→ Trecho fornecido
##########
A história do bairro da Luz
De localização privilegiada, o bairro foi considerado durante muito tempo como porta de entrada da cidade
Desde sua formação, o bairro da Luz passou por diversas transformações no âmbitos espacial, social e econômico. Originando-se em uma área de várzea dos rios Tamanduateí e Tietê, foi local de pastagens, chácaras e posteriormente das residências da elite. De localização privilegiada, entre duas linhas férreas de grande importância para o transporte de produtos e pessoas, o bairro da Luz foi considerado, durante muito tempo, como porta de entrada da cidade.
Ainda que essas transformações tenham ocorrido muito antes do século XX, foi somente a partir de então que sua urbanização passou a se acentuar, tendo sido considerado um dos mais elegantes bairros da cidade na época. Interligado ao Bom Retiro e à Santa Ifigênia, o bairro da Luz também sofreu influências destas outras regiões, marcadas intensamente pela imigração, responsável pela origem da indústria têxtil e do comércio, elementos presentes na dinâmica espacial e na paisagem do local.
Foi a partir das décadas de 1960 e 1970 que a região da Luz passou a presenciar a saída das camadas de renda média e alta fundamentalmente para a região Sudoeste, assim como das classes baixas para regiões periféricas. A partir deste momento, a região central da cidade passou a ser local de fixação das classes muito pobres, encontrando nos edifícios desabitados uma possibilidade de moradia.
Formação do Bairro da Luz
O bairro da Luz, localizado na região central da cidade de São Paulo, anteriormente ocupava uma região denominada “Campo do Guaré”, o que em língua indígena significa: “matas em terras alagadas”. O nome foi dado em razão dos alagamentos provenientes das cheias dos rios Tamanduateí e Tietê, o que levou a região a ser ocupada por criadores de gado desde o século XVI, motivados pelos bons locais de pastagem.
Em 1583, os Campos do Guaré foram doados ao senhor Domingos Luiz, que mandou erguer uma Igreja à sua Santa de devoção, Nossa Senhora da Luz, o que posteriormente determinaria o nome do bairro. Até o final do século XVIII, a região da Luz ainda era pouco ocupada, em maioria por chácaras, dentre as quais a mais conhecida é a Chácara do Arouche.
##########
(Registros de um conjunto de dados)
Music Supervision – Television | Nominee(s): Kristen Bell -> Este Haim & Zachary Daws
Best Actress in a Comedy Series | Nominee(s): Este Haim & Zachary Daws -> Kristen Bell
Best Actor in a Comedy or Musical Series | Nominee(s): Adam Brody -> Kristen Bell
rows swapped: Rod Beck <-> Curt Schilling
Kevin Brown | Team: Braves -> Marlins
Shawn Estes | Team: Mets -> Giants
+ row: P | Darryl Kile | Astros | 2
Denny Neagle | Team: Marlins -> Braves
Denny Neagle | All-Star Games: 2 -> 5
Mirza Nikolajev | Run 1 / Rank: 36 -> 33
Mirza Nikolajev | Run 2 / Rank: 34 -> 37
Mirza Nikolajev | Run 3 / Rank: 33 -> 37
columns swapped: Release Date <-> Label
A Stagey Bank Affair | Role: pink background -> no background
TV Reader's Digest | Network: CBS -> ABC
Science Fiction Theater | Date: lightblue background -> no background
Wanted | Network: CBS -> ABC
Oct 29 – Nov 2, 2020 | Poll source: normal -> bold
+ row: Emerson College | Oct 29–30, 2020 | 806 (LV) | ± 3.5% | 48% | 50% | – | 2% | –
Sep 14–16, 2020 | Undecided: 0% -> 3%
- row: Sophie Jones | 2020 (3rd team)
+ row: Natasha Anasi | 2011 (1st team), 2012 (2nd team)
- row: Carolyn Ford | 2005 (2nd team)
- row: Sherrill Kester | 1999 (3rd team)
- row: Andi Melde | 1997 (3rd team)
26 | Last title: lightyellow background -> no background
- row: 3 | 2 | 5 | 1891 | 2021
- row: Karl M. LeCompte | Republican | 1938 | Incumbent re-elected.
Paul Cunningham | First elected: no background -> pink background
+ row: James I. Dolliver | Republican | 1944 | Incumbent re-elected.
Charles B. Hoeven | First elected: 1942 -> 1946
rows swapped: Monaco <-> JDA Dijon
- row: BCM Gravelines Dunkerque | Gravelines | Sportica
##########
→ Suas tarefas
1 – Segundo o texto sobre o bairro da Luz, o que significa em língua indígena o nome “Campo do Guaré”?
2 – Prossiga com o texto sobre a história do bairro da Luz a partir da última frase apresentada.

→ As respostas
1 – Significa “matas em terras alagadas”.

2 –
Tanto o Caminho do Guaré (atual Avenida Tiradentes), considerado a saída da cidade para o norte, quanto o caminho que atualmente percorre a rua Brigadeiro Tobias, permitiram o crescimento do bairro da Santa Ifigênia. Este tem como origem a criação da Freguesia, em 1809, ligada à Paróquia de Santa Ifigênia. Encontrava-se na bifurcação destes antigos caminhos coloniais, voltado para a “Cidade Nova”, na época considerada uma localização privilegiada.
Em 1810 foi aberta a Rua Santa Ifigênia que, até a Rua Elesbão (atual rua Aurora), concentrava a população mais rica. A Rua dos Bambus (atual Avenida Rio Branco) era ocupada por estudantes, o que explica a existência de muitas “repúblicas” na região. Em 1825 foi aberto o Horto Botânico, tornando-se um atrativo para os moradores da cidade, especialmente para a elite. Foi somente por volta de 1870 que o mesmo foi remodelado, ganhando chafarizes, esculturas e grades, passando a ser chamado de Jardim da Luz.
O crescimento da cidade de São Paulo deu origem à uma grande obra de engenharia: o Aterrado de Santana. Finalizado por volta de 1825, este projeto buscava conter as cheias constantes nas várzeas do rio Tietê e Tamanduateí, permitindo a expansão do comércio e melhor ocupação da região, onde até então ainda predominavam as chácaras e pastagens.
No ano de 1860, por iniciativa do Barão de Mauá, iniciou-se a construção da ferrovia “The São Paulo Railway Company”, com o objetivo de escoar a produção cafeeira do interior do Estado para o Porto de Santos. A ferrovia, inaugurada em 1867, logo se tornou um importante meio de transporte de passageiros do interior para o litoral do Estado. Além disso, marcou profundamente o desenvolvimento do bairro da Luz, que se transformou na porta de entrada da cidade, recebendo um grande e constante fluxo de pessoas.
A partir de 1872 a região viu ocorrer o desaparecimento das antigas chácaras, levando a uma intensa transformação da região. Durante o governo de João Teodoro Xavier de Matos, o bairro da Luz passou por uma revolução urbanística. Foi promovida a ligação entre as estações ferroviárias da Luz (São Paulo Railway) e a do Norte (Estrada de ferro do Norte), rasgando rua que receberia o seu nome (rua João Teodoro). Ocorreram arruamentos como os das ruas Alegre e General Osório, implantação de residências de fazendeiros de café, fábricas e lojas, além da já citada remodelação do Jardim da Luz. Em razão da existência das estações ferroviárias, muitos hotéis e pensões também se instalaram no local.
João Teodoro também promoveu o saneamento das margens do Tamanduateí, com a tentativa de drená-las e de transformar os brejos existentes em jardins públicos. Idealizou a abertura de uma rua (futura Helvetia) colocando em contato o bairro dos Campos Elísios com os do Bom Retiro e da Luz. Neste momento havia uma nítida divisão do espaço: a elite ocupava o Campos Elíseos e a Rua Florêncio de Abreu. Já os terrenos alagadiços eram ocupados por habitações precárias, casas de cômodos para aluguel e moradias simples.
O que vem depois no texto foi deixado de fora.